If it suddenly seems that someone the whole of the More Data BreachesYou might be right. Part of this apparent surge is thanks to The growing popularity of Infostealer malwareThis type of malicious software is being used by cybercriminals to steal more and more login credentials and other sensitive data. The stolen data is then sold on criminal hacker forums, then used to break into the accounts of victims, which can include large companies. This is a good reminder to always remember Enable multi-factor authentication Wherever it is available.
A security researcher disclosed the discovery this week Sensitive information is present in more than a dozen unsecured databases About voters in all counties in Illinois. The data collected by the government contractor includes driver license numbers, Social Security numbers, death certificates and more. While election security has generally improved in recent years, this episode illustrates how difficult it can be to protect all voter data at all times.
The history of confidential FBI informants is long and sordid — and continues. Wired Probe Reports published this week revealed how an informant infiltrated right-wing groups and handed over their secrets to the feds — all while advancing the hateful ideologies he helped inspire A new generation of violent extremists online,
Hacking computers with a laser has always been a rich person’s game – until now. Security researchers Sam Beaumont and Larry “Patch” Trowell are releasing a reportOpen source Ledger hacking tool called Revi LiteIt can be built for just $500, a tiny fraction of the $150,000 price of laser equipment historically used for hardware hacking. The pair will explain the Revi Lite in detail at next week’s Black Hat security conference in Las Vegas. (WIRED will be on the ground for Black Hat and Defcon, Other (There’s a big security conference in Vegas next week, so check back for our full coverage starting Tuesday.)
Ultimately, we Dig into the finer details of OpenAI’s ChatGPT-4o Laying out the privacy wins and pitfalls of generative AI tools.
But that’s not all. Each week, we feature big news stories on security and privacy that we haven’t covered in-depth ourselves. Click on the headlines to read the full stories. And stay safe.

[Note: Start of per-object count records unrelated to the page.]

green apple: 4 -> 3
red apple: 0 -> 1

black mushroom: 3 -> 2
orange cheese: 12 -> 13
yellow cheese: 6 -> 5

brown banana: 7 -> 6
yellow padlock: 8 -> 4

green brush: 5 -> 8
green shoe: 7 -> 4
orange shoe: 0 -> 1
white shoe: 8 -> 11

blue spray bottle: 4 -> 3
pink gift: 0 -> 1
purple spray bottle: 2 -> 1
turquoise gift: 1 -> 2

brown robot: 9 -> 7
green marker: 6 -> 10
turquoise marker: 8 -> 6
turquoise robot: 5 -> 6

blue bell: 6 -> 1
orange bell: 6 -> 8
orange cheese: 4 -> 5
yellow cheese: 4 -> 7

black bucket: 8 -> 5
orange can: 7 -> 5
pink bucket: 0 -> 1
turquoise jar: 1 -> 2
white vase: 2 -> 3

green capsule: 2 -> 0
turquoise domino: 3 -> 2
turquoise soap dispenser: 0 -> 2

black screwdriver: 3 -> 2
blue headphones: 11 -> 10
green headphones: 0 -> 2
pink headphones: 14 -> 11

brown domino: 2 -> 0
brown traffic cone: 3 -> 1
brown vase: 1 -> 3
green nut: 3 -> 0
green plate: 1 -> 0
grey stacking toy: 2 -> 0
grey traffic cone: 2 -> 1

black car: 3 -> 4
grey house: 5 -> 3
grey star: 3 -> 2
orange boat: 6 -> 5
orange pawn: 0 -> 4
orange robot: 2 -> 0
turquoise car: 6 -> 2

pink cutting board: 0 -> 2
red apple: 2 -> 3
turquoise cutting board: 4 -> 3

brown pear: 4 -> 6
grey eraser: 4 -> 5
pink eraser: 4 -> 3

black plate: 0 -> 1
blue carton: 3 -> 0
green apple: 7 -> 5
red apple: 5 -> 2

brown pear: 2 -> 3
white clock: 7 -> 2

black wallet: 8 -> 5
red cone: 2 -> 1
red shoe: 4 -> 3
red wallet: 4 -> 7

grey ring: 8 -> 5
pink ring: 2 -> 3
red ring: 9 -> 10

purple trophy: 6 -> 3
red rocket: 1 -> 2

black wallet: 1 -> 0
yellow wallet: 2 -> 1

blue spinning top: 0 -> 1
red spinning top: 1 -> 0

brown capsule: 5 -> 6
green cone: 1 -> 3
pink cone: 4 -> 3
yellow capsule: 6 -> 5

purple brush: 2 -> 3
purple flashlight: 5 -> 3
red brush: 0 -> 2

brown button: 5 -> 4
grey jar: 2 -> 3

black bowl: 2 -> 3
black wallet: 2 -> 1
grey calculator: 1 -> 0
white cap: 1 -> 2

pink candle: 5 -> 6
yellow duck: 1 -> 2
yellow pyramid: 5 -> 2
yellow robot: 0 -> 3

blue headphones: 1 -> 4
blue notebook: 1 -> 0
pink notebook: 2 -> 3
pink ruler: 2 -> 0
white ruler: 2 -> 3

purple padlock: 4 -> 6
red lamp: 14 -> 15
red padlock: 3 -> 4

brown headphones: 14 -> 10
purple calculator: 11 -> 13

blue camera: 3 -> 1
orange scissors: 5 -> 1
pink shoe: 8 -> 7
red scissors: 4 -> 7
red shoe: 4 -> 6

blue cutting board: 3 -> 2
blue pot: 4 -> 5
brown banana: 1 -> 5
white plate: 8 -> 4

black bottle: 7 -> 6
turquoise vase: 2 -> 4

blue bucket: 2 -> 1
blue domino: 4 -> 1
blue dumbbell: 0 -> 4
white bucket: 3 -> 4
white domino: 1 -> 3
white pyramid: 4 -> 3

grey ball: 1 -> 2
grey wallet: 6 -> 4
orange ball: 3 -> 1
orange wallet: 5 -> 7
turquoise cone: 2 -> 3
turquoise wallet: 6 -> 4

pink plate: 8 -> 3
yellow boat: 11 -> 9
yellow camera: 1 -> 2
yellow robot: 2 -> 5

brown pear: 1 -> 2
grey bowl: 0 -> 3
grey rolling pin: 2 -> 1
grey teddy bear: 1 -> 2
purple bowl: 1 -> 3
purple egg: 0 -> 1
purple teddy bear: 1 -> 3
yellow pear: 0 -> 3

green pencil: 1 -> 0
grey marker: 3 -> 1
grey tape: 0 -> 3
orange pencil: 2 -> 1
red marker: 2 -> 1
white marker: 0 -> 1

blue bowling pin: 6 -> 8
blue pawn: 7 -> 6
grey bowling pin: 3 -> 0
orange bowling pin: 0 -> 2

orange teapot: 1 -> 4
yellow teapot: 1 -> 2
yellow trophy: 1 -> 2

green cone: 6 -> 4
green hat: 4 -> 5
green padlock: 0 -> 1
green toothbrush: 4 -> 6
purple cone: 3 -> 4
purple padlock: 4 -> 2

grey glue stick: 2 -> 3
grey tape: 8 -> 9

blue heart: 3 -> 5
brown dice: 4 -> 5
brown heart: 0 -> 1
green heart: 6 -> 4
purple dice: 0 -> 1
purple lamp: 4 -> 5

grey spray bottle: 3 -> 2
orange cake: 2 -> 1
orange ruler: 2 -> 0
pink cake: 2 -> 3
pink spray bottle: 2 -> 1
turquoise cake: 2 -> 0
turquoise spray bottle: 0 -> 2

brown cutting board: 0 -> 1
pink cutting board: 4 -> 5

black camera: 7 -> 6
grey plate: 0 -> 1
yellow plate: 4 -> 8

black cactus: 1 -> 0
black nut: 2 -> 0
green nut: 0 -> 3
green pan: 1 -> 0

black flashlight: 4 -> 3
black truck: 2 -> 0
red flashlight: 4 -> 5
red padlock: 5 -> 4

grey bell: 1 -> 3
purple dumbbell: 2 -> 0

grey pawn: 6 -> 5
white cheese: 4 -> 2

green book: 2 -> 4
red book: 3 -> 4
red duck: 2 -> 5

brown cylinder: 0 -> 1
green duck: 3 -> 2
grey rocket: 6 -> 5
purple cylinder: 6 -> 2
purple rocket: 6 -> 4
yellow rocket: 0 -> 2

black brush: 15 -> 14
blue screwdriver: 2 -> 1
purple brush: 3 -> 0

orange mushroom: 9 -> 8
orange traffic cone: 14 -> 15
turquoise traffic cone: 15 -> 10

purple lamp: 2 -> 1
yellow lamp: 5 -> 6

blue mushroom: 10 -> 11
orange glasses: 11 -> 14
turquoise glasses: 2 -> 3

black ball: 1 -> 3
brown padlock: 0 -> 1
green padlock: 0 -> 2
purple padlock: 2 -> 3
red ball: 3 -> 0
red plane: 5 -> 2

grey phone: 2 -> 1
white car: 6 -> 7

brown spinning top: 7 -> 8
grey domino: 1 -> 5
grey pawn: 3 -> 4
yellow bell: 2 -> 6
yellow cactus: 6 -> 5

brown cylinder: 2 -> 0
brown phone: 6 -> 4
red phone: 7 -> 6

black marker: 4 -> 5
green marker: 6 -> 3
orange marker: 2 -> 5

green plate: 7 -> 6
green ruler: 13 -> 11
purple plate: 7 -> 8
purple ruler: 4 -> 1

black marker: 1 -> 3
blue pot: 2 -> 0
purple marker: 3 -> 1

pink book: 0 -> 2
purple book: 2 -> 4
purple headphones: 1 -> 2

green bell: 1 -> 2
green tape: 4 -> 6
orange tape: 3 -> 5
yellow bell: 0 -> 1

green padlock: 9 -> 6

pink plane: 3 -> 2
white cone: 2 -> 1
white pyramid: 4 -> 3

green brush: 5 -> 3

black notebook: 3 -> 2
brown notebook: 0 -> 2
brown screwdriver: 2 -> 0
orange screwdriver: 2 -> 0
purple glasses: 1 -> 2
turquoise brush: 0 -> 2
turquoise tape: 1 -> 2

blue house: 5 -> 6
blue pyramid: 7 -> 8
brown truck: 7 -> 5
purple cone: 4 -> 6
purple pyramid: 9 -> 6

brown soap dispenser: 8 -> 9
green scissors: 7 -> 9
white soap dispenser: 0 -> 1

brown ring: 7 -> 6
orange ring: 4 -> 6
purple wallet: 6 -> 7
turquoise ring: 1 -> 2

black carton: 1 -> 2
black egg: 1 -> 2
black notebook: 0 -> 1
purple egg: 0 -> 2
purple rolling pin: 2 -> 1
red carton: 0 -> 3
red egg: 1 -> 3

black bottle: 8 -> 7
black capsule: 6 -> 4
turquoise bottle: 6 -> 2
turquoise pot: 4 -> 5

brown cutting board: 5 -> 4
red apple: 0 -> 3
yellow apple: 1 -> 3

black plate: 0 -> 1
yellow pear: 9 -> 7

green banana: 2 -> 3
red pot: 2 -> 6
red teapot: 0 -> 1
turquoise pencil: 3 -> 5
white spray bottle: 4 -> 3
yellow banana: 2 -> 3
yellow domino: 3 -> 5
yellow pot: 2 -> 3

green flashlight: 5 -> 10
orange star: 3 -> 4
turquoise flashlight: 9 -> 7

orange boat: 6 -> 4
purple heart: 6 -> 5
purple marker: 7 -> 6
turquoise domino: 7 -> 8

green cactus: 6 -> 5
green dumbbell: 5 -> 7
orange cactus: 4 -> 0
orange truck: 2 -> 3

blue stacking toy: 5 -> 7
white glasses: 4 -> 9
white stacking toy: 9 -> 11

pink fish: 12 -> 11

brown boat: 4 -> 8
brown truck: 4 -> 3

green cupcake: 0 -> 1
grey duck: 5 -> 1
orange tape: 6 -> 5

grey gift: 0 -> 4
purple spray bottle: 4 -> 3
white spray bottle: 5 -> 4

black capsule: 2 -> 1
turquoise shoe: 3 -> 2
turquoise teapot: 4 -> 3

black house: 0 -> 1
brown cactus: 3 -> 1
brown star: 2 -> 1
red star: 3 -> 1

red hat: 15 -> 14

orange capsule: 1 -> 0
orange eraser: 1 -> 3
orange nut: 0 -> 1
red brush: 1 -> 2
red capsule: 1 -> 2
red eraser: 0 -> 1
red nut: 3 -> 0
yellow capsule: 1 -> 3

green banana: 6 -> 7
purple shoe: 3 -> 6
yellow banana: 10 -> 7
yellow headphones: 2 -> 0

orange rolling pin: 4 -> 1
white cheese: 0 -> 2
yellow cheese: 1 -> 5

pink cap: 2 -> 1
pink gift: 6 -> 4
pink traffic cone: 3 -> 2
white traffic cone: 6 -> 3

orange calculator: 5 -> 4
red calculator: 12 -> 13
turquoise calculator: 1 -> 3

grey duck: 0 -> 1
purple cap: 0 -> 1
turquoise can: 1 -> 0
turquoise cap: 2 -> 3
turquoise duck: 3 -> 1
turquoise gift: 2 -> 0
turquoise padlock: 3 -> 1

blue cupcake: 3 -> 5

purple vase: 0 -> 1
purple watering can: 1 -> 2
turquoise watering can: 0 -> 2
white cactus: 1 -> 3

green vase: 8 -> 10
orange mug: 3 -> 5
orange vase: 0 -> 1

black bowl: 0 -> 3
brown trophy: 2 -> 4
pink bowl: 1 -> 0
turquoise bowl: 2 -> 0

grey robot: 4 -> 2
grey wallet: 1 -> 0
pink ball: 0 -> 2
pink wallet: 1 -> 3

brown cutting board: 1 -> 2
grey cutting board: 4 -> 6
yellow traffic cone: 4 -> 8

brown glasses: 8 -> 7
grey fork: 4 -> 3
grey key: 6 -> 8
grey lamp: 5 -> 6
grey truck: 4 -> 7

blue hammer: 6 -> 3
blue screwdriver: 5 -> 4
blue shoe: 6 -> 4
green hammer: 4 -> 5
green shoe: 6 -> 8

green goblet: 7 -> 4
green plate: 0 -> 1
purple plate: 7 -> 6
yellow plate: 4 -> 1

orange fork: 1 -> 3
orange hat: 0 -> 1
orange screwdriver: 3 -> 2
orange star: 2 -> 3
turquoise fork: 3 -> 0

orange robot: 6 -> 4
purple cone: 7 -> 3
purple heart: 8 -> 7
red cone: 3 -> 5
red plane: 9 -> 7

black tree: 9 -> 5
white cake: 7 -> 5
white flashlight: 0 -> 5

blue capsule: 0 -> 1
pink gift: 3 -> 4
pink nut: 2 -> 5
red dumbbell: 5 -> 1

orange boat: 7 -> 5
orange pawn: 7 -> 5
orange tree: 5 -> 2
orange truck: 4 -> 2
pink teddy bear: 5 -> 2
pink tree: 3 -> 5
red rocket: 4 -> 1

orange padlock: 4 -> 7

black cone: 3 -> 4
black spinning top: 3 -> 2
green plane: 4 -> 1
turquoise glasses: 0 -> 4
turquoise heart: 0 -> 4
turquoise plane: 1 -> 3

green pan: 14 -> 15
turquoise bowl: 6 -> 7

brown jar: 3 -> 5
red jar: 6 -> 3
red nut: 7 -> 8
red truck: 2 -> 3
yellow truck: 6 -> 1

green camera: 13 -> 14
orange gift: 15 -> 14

In historic prisoner swap between US and Russia, The Wall Street Journal Reporter Ivan Gershkovich And former Marine Paul Whelan was released from Russian custody on Thursday. The White House said the secret deal, which spanned more than a year, involved 24 prisoners: 16 from Russia to the West and eight from the West to Russia, including two cyber criminals. NBC News report This is possibly the first time the US has released international hackers in a prisoner swap.
The two Russian hackers are Roman Seleznev and Vladislav Klushin. Seleznev was sentenced to 27 years in prison in 2017 for racketeering. According to the US Department of JusticeHe installed malware on point-of-sale system software that allowed him to steal millions of credit card numbers from more than 500 U.S. businesses. In September 2023, Klushin was sentenced to nine years in prison. US prosecutors said It has been described as a “$93 million hack-the-trade conspiracy”.
Meta, the parent company of Facebook and Instagram, will pay $1.4 billion to settle a lawsuit filed by the Texas attorney general, whose office accused the social media giant of illegally capturing the biometric data of millions of Texans. In 2022, the state sued Meta over its implementation of a feature that used facial recognition to suggest people to tag in photos and videos uploaded to Facebook. Prosecutors say the feature, initially called Tag Suggestions, violated a Texas law that makes it illegal for companies to capture and profit from someone’s biometric identifiers without their consent. While Meta did not admit to any wrongdoing as part of the agreement, it is the largest privacy settlement ever obtained by a state, according to Texas Attorney General Ken Paxton’s office.
Microsoft Azure suffered a widespread outage that affected multiple services — including Microsoft 365 products like Office and Outlook — caused by a cyberattack, the tech company revealed on Wednesday. The incident lasted about eight hours on Tuesday and affected “a subset” of customers globally, according to Microsoft’s Azure status history page.
The company described the attack as a distributed denial of service, which is a malicious attempt by hackers to disrupt the operations of a targeted company by flooding its infrastructure with internet traffic. According to PCMagTwo hacktivist groups have claimed responsibility for the incident. Microsoft plans to publish a review of the incident.